Analyze sentiment
Sentiment Analysis is a function of the Text Analytics API. Provide raw text to the API, and it is analyzed for clues about positive or negative sentiment. The closer a score is to 1 indicates positive sentiment, while scores closer to 0 indicate negative sentiment. A score of 0.5 is considered neutral.
In our Flask app, we’re going to analyze the sentiment scores for the source text and translation output. Who knows, maybe we’ll see some results where source text is positive and the translation is negative.
Just like the last section, we’re going to:
- Write some Python code to call the Sentiment Analysis API.
- Create a Flask route that accepts
POSTrequests. When users hit the button to analyze sentiment in your web app, it will send data, in this case the input and translated text to this route. - Test the analyze sentiment button. Don’t worry, for this workshop we’ve taken care of the Javascript code that listens for button presses. We’re not going to cover this code in the workshop, but if you’re interested, see
main.js.
Build a request to analyze sentiment
Open sentiment.py in your IDE or text editor. Then copy in this code block. Make sure to add your Cognitive Services subscription key and save.
import os, requests, uuid, json
# Don't forget to replace with your Cog Services subscription key!

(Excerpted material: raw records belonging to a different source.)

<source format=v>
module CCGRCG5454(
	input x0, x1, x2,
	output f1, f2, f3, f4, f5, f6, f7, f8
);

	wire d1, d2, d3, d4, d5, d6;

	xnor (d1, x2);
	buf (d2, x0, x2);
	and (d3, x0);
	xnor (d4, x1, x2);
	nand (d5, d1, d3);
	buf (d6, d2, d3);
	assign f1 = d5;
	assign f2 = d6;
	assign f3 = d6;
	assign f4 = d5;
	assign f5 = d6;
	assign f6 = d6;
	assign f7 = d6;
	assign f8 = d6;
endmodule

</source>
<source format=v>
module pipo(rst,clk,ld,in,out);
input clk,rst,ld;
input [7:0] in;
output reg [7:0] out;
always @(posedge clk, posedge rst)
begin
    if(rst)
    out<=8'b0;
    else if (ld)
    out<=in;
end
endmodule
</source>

# If you prefer to use environment variables, see Extra Credit for more info.
subscription_key = "YOUR_COG_SERVICES_SUBSCRIPTION_KEY_GOES_HERE"
# Our Flask route will supply four arguments: input_language,
# input_text, output_language, and output_text. When the analyze sentiment
# button is pressed in our Flask app, the Ajax request will grab these
# values from our web app, and use them in the request. See main.js
# for Ajax calls.
def get_sentiment(input_text, input_language, output_text, output_language):
base_url = 'https://westus.api.cognitive.microsoft.com/text/analytics'
path = '/v2.0/sentiment'
constructed_url = base_url + path
headers = {
'Ocp-Apim-Subscription-Key': subscription_key,
'Content-type': 'application/json',
'X-ClientTraceId': str(uuid.uuid4())
}
# Each object must have a unique identifier.
body = {
"documents": [
{
"language": input_language,
"id": "1",
"text": input_text
},
{
"language": output_language,
"id": "2",
"text": output_text
}
]
}
response = requests.post(constructed_url, headers=headers, json=body)

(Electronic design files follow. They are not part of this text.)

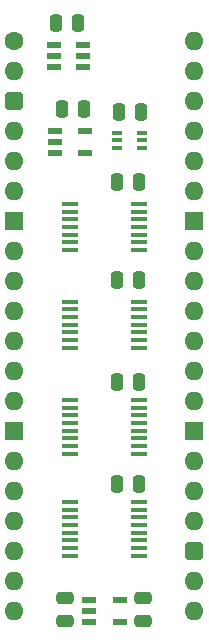
<source format=gts>
%TF.GenerationSoftware,KiCad,Pcbnew,8.0.7*%
%TF.CreationDate,2025-01-07T19:58:23+02:00*%
%TF.ProjectId,Video Data Select,56696465-6f20-4446-9174-612053656c65,V0*%
%TF.SameCoordinates,Original*%
%TF.FileFunction,Soldermask,Top*%
%TF.FilePolarity,Negative*%
%FSLAX46Y46*%
G04 Gerber Fmt 4.6, Leading zero omitted, Abs format (unit mm)*
G04 Created by KiCad (PCBNEW 8.0.7) date 2025-01-07 19:58:23*
%MOMM*%
%LPD*%
G01*
G04 APERTURE LIST*
G04 Aperture macros list*
%AMRoundRect*
0 Rectangle with rounded corners*
0 $1 Rounding radius*
0 $2 $3 $4 $5 $6 $7 $8 $9 X,Y pos of 4 corners*
0 Add a 4 corners polygon primitive as box body*
4,1,4,$2,$3,$4,$5,$6,$7,$8,$9,$2,$3,0*
0 Add four circle primitives for the rounded corners*
1,1,$1+$1,$2,$3*
1,1,$1+$1,$4,$5*
1,1,$1+$1,$6,$7*
1,1,$1+$1,$8,$9*
0 Add four rect primitives between the rounded corners*
20,1,$1+$1,$2,$3,$4,$5,0*
20,1,$1+$1,$4,$5,$6,$7,0*
20,1,$1+$1,$6,$7,$8,$9,0*
20,1,$1+$1,$8,$9,$2,$3,0*%
G04 Aperture macros list end*
%ADD10RoundRect,0.250000X0.475000X-0.250000X0.475000X0.250000X-0.475000X0.250000X-0.475000X-0.250000X0*%
%ADD11RoundRect,0.250000X0.250000X0.475000X-0.250000X0.475000X-0.250000X-0.475000X0.250000X-0.475000X0*%
%ADD12C,1.600000*%
%ADD13O,1.600000X1.600000*%
%ADD14RoundRect,0.400000X-0.400000X-0.400000X0.400000X-0.400000X0.400000X0.400000X-0.400000X0.400000X0*%
%ADD15R,1.600000X1.600000*%
%ADD16R,1.475000X0.450000*%
%ADD17R,0.875000X0.450000*%
%ADD18R,1.250000X0.600000*%
%ADD19R,1.200000X0.600000*%
%ADD20R,1.150000X0.600000*%
G04 APERTURE END LIST*
D10*
%TO.C,C9*%
X10922000Y-49067000D03*
X10922000Y-47167000D03*
%TD*%
D11*
%TO.C,C5*%
X10586000Y-11938000D03*
X8686000Y-11938000D03*
%TD*%
%TO.C,C3*%
X10586000Y-37465000D03*
X8686000Y-37465000D03*
%TD*%
D12*
%TO.C,J1*%
X0Y0D03*
D13*
X0Y-2540000D03*
D14*
X0Y-5080000D03*
D13*
X0Y-7620000D03*
X0Y-10160000D03*
X0Y-12700000D03*
D15*
X0Y-15240000D03*
D13*
X0Y-17780000D03*
X0Y-20320000D03*
X0Y-22860000D03*
X0Y-25400000D03*
X0Y-27940000D03*
X0Y-30480000D03*
D15*
X0Y-33020000D03*
D13*
X0Y-35560000D03*
X0Y-38100000D03*
X0Y-40640000D03*
X0Y-43180000D03*
X0Y-45720000D03*
X0Y-48260000D03*
X15240000Y-48260000D03*
X15240000Y-45720000D03*
D14*
X15240000Y-43180000D03*
D13*
X15240000Y-40640000D03*
X15240000Y-38100000D03*
X15240000Y-35560000D03*
D15*
X15240000Y-33020000D03*
D13*
X15240000Y-30480000D03*
X15240000Y-27940000D03*
X15240000Y-25400000D03*
X15240000Y-22860000D03*
X15240000Y-20320000D03*
X15240000Y-17780000D03*
D15*
X15240000Y-15240000D03*
D13*
X15240000Y-12700000D03*
X15240000Y-10160000D03*
X15240000Y-7620000D03*
X15240000Y-5080000D03*
X15240000Y-2540000D03*
X15240000Y0D03*
%TD*%
D16*
%TO.C,IC8*%
X4682000Y-22053000D03*
X4682000Y-22703000D03*
X4682000Y-23353000D03*
X4682000Y-24003000D03*
X4682000Y-24653000D03*
X4682000Y-25303000D03*
X4682000Y-25953000D03*
X10558000Y-25953000D03*
X10558000Y-25303000D03*
X10558000Y-24653000D03*
X10558000Y-24003000D03*
X10558000Y-23353000D03*
X10558000Y-22703000D03*
X10558000Y-22053000D03*
%TD*%
D17*
%TO.C,IC4*%
X8717000Y-7732000D03*
X8717000Y-8382000D03*
X8717000Y-9032000D03*
X10841000Y-9032000D03*
X10841000Y-8382000D03*
X10841000Y-7732000D03*
%TD*%
D11*
%TO.C,C7*%
X10586000Y-20193000D03*
X8686000Y-20193000D03*
%TD*%
D18*
%TO.C,IC9*%
X3449000Y-7559000D03*
X3449000Y-8509000D03*
X3449000Y-9459000D03*
X5949000Y-9459000D03*
X5949000Y-7559000D03*
%TD*%
D11*
%TO.C,C6*%
X10586000Y-28829000D03*
X8686000Y-28829000D03*
%TD*%
D16*
%TO.C,IC2*%
X4682000Y-13783000D03*
X4682000Y-14433000D03*
X4682000Y-15083000D03*
X4682000Y-15733000D03*
X4682000Y-16383000D03*
X4682000Y-17033000D03*
X4682000Y-17683000D03*
X10558000Y-17683000D03*
X10558000Y-17033000D03*
X10558000Y-16383000D03*
X10558000Y-15733000D03*
X10558000Y-15083000D03*
X10558000Y-14433000D03*
X10558000Y-13783000D03*
%TD*%
D11*
%TO.C,C4*%
X5379000Y1524000D03*
X3479000Y1524000D03*
%TD*%
D19*
%TO.C,IC1*%
X3322000Y-320000D03*
X3322000Y-1270000D03*
X3322000Y-2220000D03*
X5822000Y-2220000D03*
X5822000Y-1270000D03*
X5822000Y-320000D03*
%TD*%
D10*
%TO.C,C8*%
X4318000Y-49067000D03*
X4318000Y-47167000D03*
%TD*%
D11*
%TO.C,C2*%
X5887000Y-5715000D03*
X3987000Y-5715000D03*
%TD*%
D20*
%TO.C,IC7*%
X6320000Y-47310000D03*
X6320000Y-48260000D03*
X6320000Y-49210000D03*
X8920000Y-49210000D03*
X8920000Y-47310000D03*
%TD*%
D16*
%TO.C,IC3*%
X4682000Y-39000000D03*
X4682000Y-39650000D03*
X4682000Y-40300000D03*
X4682000Y-40950000D03*
X4682000Y-41600000D03*
X4682000Y-42250000D03*
X4682000Y-42900000D03*
X4682000Y-43550000D03*
X10558000Y-43550000D03*
X10558000Y-42900000D03*
X10558000Y-42250000D03*
X10558000Y-41600000D03*
X10558000Y-40950000D03*
X10558000Y-40300000D03*
X10558000Y-39650000D03*
X10558000Y-39000000D03*
%TD*%
%TO.C,IC5*%
X4682000Y-30364000D03*
X4682000Y-31014000D03*
X4682000Y-31664000D03*
X4682000Y-32314000D03*
X4682000Y-32964000D03*
X4682000Y-33614000D03*
X4682000Y-34264000D03*
X4682000Y-34914000D03*
X10558000Y-34914000D03*
X10558000Y-34264000D03*
X10558000Y-33614000D03*
X10558000Y-32964000D03*
X10558000Y-32314000D03*
X10558000Y-31664000D03*
X10558000Y-31014000D03*
X10558000Y-30364000D03*
%TD*%
D11*
%TO.C,C1*%
X10713000Y-5969000D03*
X8813000Y-5969000D03*
%TD*%
M02*

</source>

# Convert the response to JSON and make it available to our web app.
return response.json()
Let’s take a look at the code. For our web app, we’re passing two sets of data to the Sentiment Analysis API. The first for the input text, the second for the translated text. The data is sent as an array of objects, each requiring the language code, a unique identifier, and the actual text. You’ll notice that we’ve hard coded the unique identifier, however, the other data is pulled from our app.
The response is a simple JSON object, which our web app will parse and display for the user with some nifty Javascript. As mentioned earlier, we’re not going to discuss the Javascript in this workshop, but feel free to take a look at main.js to see how the data is used.
Add a Flask route
Now that you have some code to call the Sentiment Analysis API using data from the translation request, we need to create another route in our Flask app that accepts POST requests. We’re going to call this route when a user presses the analyze sentiment button in your web app.
Locate the import statements at the top of app.py and update the line that reads import translate to:
import translate, sentiment
Now our Flask app can use the method available via sentiment.py.
Next, copy this code to the end of app.py:
@app.route('/sentiment-analysis', methods=['POST'])
def sentiment_analysis():
data = request.get_json()
input_text = data['inputText']
input_lang = data['inputLanguage']
output_text = data['outputText']
output_lang = data['outputLanguage']
response = sentiment.get_sentiment(input_text, input_lang, output_text, output_lang)
return jsonify(response)
You’ll notice that this route is very similar to what we created for translation. The key callout is that these four values are passed to the get_sentiment() method: input_text, input_lang, output_text, and output_lang.
input_lang and output_text are values returned by the translation request.
Test sentiment analysis
Let’s test sentiment analysis in our web app. Go ahead and run:
flask run
Navigate to the provided server address. Type text into the input area, select a language, and press translate. You should get a translation. Next, press Run sentiment analysis. If it works, you should see sentiment scores for the input and output language. If you have any trouble, let us know. Otherwise, press CTRL + c to kill the application and head to the next step.